• [Passage shown]:

=======

Net Neutrality

An issue near and dear to my heart, indeed.  It’s a foolhardy name- we need to call it “net freedom” or something.  However, that’s not what this post is about.  I’m going to cover the issue as objectively as possible.

First, the entrenched enemy.  Companies like Comcast, who own the internet’s basic data transmission infrastructure, are completely justified in their claims that they have the right to use their infrastructure however they please.  The people who respond to the net neutrality issue with the knee-jerk “we’ll get the government to make it illegal!” are foolish children having their candy taken from them.  Bringing the government to bear on the management of the internet is an incredibly bad idea, firstly because the internet is international.  However let’s not ignore the fact that the government will mismanage a medium such as the internet, and how centralized control will not be helpful to the internet anyway.  I believe that Comcast is free to do whatever it wants with its own hardware.  The rub comes from how Comcast probably has sufficient power to enforce such controls over other companies, possibly from an agreement.  This breach of market equilibrium means that Comcast has limited rein to just screw us over.  Without that assurance, blatantly screwing your customers is a ticket to bankruptcy.  But if those customers have no choice…  The problem isn’t Comcast’s right to use its infrastructure, it’s Comcast’s power to oligopolize the industry.  Still, there are people who would claim, “alright, then let’s get the government to nail them for anti-trust violations!”  While better than trying to directly control Comcast’s business model, it’s still a bad answer.

=======

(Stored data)
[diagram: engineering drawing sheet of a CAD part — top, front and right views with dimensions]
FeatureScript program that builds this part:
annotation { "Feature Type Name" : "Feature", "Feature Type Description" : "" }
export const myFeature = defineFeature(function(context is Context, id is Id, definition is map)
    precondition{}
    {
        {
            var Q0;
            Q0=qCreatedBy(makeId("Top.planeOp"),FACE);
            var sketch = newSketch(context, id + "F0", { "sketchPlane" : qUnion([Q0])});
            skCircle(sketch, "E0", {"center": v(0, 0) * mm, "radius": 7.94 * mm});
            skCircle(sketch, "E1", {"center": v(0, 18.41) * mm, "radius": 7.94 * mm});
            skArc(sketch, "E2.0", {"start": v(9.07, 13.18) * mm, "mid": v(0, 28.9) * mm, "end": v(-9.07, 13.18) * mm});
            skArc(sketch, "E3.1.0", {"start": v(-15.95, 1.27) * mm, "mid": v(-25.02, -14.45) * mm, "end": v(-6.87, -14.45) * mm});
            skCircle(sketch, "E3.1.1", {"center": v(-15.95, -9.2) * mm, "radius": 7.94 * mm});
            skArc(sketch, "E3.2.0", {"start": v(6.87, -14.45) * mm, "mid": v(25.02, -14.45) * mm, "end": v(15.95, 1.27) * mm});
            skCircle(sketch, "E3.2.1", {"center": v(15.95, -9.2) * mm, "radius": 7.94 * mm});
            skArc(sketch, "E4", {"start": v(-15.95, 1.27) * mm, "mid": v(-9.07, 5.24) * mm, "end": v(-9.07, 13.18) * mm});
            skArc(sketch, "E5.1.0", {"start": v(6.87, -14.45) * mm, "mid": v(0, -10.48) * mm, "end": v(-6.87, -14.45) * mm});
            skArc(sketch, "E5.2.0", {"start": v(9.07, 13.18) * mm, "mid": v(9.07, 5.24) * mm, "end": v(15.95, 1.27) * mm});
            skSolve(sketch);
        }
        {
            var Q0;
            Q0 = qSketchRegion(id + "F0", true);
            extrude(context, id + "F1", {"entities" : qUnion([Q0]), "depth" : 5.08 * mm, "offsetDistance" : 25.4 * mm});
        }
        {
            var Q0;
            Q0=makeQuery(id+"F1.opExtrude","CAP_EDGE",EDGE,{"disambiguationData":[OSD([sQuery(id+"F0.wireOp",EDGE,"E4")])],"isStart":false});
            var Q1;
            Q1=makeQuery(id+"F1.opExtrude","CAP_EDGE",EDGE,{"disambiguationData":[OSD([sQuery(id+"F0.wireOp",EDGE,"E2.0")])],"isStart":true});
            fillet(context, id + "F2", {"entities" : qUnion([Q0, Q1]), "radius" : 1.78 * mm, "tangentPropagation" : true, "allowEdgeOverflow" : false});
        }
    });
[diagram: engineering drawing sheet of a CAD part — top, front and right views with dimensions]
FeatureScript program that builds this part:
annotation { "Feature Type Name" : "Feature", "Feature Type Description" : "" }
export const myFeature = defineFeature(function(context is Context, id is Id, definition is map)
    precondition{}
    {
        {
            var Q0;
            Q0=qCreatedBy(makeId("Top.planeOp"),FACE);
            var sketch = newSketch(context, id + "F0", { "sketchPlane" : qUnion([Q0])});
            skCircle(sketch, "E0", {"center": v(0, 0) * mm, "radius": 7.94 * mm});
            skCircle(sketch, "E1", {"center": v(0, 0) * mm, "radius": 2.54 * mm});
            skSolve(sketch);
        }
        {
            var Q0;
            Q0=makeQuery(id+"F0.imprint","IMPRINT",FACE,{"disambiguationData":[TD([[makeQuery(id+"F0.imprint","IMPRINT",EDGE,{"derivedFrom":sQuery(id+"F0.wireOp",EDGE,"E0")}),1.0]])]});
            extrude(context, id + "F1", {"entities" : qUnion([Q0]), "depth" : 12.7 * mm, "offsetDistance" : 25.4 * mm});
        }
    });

=======

• [Tasks for this exercise]:
1) Please rewrite the net neutrality post, starting with "An issue near" and going on through "objectively as possible.", substituting "reckless" for "foolhardy".
2) Repeat the records word for word, starting with their first line and going on through the line that contains "v(-15.95, -9.2) *", with both of those lines included.

• [Completed exercise]:
1)
An issue near and dear to my heart, indeed.  It’s a reckless name- we need to call it “net freedom” or something.  However, that’s not what this post is about.  I’m going to cover the issue as objectively as possible.

2)
[diagram: engineering drawing sheet of a CAD part — top, front and right views with dimensions]
FeatureScript program that builds this part:
annotation { "Feature Type Name" : "Feature", "Feature Type Description" : "" }
export const myFeature = defineFeature(function(context is Context, id is Id, definition is map)
    precondition{}
    {
        {
            var Q0;
            Q0=qCreatedBy(makeId("Top.planeOp"),FACE);
            var sketch = newSketch(context, id + "F0", { "sketchPlane" : qUnion([Q0])});
            skCircle(sketch, "E0", {"center": v(0, 0) * mm, "radius": 7.94 * mm});
            skCircle(sketch, "E1", {"center": v(0, 18.41) * mm, "radius": 7.94 * mm});
            skArc(sketch, "E2.0", {"start": v(9.07, 13.18) * mm, "mid": v(0, 28.9) * mm, "end": v(-9.07, 13.18) * mm});
            skArc(sketch, "E3.1.0", {"start": v(-15.95, 1.27) * mm, "mid": v(-25.02, -14.45) * mm, "end": v(-6.87, -14.45) * mm});
            skCircle(sketch, "E3.1.1", {"center": v(-15.95, -9.2) * mm, "radius": 7.94 * mm});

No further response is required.